Bluff d’amore

Come i generali convinti che una finta, per riuscire ad ingannare il nemico, dev’essere portata sino in fondo, avevo dispiegato nella mia manovra le stesse forze di sensibilità, press’a poco, che se fosse stata vera. Quella scena di separazione fittizia finiva con l’infliggermi quasi la stessa sofferenza che se fosse stata reale, forse perché uno dei due attori, Albertine, credendola tale, rafforzava nell’altro l’illusione. Era, il nostro, un vivere alla giornata che, sebbene penoso, risultava pur sempre sopportabile, ancorato al terra-terra dalla zavorra dell’abitudine e dalla certezza che l’indomani, per quanto crudele, conterrà la presenza dell’essere a cui si tiene. E questa pesante vita ecco che io, follemente, la distruggevo per intero.
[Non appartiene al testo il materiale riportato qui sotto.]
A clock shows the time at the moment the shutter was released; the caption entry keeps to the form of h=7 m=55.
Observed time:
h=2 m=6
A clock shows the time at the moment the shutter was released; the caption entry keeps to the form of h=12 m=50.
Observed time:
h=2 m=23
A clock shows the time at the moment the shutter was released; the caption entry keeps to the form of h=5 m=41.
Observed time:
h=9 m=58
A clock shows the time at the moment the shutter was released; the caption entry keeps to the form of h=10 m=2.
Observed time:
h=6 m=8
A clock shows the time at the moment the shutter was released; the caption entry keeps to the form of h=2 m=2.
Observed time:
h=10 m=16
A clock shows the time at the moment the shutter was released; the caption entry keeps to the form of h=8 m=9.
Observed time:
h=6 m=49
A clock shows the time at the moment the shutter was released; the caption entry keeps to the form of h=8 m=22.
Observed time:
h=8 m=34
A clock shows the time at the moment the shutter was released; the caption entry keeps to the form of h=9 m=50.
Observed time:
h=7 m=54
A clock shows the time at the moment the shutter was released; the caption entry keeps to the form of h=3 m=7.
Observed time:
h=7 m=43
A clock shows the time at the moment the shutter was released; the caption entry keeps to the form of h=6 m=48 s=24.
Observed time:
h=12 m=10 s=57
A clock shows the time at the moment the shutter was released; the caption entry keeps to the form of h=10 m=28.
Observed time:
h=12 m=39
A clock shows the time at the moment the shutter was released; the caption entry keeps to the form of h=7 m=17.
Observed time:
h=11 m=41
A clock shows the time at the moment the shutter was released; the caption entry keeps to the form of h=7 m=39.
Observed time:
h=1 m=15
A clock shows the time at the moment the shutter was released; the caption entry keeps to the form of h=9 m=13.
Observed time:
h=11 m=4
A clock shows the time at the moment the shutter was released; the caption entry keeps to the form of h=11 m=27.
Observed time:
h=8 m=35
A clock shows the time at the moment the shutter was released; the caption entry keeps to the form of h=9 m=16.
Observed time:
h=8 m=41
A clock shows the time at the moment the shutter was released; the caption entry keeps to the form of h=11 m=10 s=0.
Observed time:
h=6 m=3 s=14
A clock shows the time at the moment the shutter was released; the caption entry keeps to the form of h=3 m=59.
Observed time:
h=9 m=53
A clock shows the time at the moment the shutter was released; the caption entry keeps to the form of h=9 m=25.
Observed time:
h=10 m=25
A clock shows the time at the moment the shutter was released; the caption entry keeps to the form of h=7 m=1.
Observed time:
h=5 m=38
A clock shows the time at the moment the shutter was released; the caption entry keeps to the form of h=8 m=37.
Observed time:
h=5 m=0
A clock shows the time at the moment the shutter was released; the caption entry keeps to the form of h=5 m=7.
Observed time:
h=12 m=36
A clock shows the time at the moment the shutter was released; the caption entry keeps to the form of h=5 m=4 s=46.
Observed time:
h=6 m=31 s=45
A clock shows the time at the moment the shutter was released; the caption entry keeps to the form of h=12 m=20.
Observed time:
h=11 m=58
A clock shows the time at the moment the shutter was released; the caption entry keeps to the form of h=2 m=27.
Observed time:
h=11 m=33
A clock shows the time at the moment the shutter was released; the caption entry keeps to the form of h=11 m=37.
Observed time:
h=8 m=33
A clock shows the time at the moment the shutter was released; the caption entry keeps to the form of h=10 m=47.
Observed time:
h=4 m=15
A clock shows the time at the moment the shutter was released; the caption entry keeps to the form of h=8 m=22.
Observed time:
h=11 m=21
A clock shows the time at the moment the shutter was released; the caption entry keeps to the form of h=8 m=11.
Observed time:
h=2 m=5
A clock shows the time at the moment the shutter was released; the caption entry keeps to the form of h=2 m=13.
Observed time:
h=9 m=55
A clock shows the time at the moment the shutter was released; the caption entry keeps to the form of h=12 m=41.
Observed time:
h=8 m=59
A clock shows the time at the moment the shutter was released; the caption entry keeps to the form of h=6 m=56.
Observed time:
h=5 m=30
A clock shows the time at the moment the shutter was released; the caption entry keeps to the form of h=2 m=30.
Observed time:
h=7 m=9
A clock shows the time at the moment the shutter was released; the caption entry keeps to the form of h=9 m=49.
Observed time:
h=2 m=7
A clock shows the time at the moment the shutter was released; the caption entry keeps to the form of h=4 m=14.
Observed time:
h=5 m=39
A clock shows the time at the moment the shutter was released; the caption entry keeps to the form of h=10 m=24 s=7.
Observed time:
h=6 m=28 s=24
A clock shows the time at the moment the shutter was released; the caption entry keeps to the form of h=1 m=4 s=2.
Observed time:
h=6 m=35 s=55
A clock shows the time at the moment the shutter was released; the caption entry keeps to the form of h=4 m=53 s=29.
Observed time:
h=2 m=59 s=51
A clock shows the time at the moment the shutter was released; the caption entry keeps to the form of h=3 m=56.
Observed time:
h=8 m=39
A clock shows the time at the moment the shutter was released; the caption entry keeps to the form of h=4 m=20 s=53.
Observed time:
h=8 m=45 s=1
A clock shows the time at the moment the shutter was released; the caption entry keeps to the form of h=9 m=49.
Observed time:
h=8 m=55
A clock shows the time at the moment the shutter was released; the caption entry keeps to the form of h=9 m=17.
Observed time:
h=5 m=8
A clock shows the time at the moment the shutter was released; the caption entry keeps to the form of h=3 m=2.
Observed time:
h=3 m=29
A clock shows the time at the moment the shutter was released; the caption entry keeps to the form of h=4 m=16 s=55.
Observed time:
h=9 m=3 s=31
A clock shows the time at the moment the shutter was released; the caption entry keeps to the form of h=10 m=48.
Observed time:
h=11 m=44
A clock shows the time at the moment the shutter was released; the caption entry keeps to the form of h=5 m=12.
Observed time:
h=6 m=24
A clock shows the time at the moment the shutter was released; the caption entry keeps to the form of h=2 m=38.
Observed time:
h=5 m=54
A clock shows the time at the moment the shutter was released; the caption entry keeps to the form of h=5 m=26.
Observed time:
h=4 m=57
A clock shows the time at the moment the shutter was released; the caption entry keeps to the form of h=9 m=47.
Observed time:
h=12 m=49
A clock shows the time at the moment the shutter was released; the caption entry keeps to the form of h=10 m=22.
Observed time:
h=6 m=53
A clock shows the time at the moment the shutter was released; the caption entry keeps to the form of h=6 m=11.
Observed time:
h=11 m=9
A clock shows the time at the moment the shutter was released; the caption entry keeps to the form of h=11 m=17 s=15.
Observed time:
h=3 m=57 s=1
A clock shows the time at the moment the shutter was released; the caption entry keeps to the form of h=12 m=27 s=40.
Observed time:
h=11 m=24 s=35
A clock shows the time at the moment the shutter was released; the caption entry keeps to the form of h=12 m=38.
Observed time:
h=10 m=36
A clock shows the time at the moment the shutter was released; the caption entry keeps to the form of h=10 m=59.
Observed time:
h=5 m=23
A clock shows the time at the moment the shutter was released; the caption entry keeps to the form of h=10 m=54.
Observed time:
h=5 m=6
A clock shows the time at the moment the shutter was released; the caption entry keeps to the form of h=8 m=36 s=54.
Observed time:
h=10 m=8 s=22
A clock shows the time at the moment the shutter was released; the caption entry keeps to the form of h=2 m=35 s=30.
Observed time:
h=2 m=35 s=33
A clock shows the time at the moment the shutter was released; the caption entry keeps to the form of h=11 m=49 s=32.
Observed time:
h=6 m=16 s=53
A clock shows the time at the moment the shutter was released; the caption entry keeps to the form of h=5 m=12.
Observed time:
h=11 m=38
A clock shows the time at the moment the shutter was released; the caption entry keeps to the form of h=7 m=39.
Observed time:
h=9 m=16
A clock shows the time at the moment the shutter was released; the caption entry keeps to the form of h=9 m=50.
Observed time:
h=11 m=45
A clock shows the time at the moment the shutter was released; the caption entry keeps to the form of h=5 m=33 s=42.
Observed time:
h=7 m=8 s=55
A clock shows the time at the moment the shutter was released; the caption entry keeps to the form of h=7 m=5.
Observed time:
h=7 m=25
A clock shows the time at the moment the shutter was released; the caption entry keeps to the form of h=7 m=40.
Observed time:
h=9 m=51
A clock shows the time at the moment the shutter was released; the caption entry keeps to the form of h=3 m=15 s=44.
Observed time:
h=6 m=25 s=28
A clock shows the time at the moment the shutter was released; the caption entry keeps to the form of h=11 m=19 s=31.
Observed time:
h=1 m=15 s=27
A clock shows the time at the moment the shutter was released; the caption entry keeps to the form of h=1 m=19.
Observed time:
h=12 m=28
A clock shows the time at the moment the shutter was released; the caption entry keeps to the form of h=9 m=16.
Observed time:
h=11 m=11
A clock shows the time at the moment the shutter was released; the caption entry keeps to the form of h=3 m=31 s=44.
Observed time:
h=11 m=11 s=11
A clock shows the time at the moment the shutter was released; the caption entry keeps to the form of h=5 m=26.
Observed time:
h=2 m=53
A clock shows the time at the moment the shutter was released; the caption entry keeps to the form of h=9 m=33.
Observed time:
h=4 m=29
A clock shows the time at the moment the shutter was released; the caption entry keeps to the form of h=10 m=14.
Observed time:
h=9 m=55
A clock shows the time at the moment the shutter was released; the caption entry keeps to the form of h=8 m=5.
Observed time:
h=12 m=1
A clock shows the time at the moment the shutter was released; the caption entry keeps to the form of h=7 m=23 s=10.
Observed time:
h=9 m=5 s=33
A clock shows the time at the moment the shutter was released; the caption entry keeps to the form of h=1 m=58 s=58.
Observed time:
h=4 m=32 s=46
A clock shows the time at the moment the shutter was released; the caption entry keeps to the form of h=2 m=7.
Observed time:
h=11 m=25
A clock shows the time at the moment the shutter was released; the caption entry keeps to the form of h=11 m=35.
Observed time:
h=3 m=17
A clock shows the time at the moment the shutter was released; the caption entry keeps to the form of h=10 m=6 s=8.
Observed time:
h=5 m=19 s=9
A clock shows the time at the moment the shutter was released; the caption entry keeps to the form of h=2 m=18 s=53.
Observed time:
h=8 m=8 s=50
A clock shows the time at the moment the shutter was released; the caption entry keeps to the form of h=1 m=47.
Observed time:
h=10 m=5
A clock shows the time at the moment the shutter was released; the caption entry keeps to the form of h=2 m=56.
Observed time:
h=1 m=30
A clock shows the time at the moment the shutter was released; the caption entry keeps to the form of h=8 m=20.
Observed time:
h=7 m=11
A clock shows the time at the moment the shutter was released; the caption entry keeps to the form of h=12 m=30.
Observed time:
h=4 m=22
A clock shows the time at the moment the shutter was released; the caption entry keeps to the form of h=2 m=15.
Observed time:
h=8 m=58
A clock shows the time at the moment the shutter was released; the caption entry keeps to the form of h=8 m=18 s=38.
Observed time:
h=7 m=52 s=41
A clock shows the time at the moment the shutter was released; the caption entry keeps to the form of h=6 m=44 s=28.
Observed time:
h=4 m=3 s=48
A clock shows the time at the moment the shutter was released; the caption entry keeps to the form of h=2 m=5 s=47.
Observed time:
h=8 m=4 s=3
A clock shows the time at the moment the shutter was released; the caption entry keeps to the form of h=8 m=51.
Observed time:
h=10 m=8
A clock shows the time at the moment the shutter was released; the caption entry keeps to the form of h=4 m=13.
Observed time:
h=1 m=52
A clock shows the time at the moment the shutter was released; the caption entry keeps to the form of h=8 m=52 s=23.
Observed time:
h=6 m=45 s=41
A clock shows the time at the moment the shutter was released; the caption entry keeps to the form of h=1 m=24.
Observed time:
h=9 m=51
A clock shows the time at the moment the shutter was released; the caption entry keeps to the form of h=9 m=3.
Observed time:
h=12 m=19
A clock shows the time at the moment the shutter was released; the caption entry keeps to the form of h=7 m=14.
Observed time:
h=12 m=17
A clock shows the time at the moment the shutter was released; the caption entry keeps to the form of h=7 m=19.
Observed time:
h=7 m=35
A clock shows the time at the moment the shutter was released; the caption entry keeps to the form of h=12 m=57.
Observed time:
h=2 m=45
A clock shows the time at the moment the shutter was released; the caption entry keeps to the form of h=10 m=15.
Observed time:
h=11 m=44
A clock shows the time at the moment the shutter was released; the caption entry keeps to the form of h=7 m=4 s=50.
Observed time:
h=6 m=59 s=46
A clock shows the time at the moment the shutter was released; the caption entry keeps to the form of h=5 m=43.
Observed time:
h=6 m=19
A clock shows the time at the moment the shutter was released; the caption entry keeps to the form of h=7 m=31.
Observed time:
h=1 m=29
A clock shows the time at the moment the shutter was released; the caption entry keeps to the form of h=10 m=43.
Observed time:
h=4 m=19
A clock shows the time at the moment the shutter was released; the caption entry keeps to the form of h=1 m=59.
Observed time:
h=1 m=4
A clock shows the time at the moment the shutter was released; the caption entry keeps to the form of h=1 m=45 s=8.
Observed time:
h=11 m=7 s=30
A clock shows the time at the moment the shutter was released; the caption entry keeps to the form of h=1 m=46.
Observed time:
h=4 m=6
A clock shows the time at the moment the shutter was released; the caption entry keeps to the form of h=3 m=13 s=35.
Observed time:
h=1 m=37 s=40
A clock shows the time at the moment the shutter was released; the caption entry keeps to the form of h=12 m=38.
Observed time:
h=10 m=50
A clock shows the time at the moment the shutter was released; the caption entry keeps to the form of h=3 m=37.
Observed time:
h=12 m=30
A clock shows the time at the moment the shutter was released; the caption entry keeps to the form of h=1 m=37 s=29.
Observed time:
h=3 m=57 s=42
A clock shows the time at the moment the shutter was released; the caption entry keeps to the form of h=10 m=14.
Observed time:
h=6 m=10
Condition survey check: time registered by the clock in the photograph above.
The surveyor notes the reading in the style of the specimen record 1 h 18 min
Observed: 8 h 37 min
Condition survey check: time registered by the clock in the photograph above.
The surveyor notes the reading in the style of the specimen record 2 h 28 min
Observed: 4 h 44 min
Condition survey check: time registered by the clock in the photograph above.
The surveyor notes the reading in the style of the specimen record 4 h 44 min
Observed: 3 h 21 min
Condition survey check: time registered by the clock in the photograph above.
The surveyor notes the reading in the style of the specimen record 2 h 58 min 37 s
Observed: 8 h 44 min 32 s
Non la distruggevo, è vero, che in modo fittizio, ma questo era sufficiente ad affliggermi; forse perché le parole tristi che si pronunciano, anche mentendo, portano in sé la loro tristezza e ce la iniettano profondamente; forse perché si sa che simulando degli addii si evoca anticipatamente un’ora che poi fatalmente giungerà; e non si è del tutto sicuri poi di non aver scatenato il meccanismo che la farà rintoccare. In ogni bluff c’è, per quanto piccola, una parte d’incertezza riguardo a quel che farà la persona ingannata.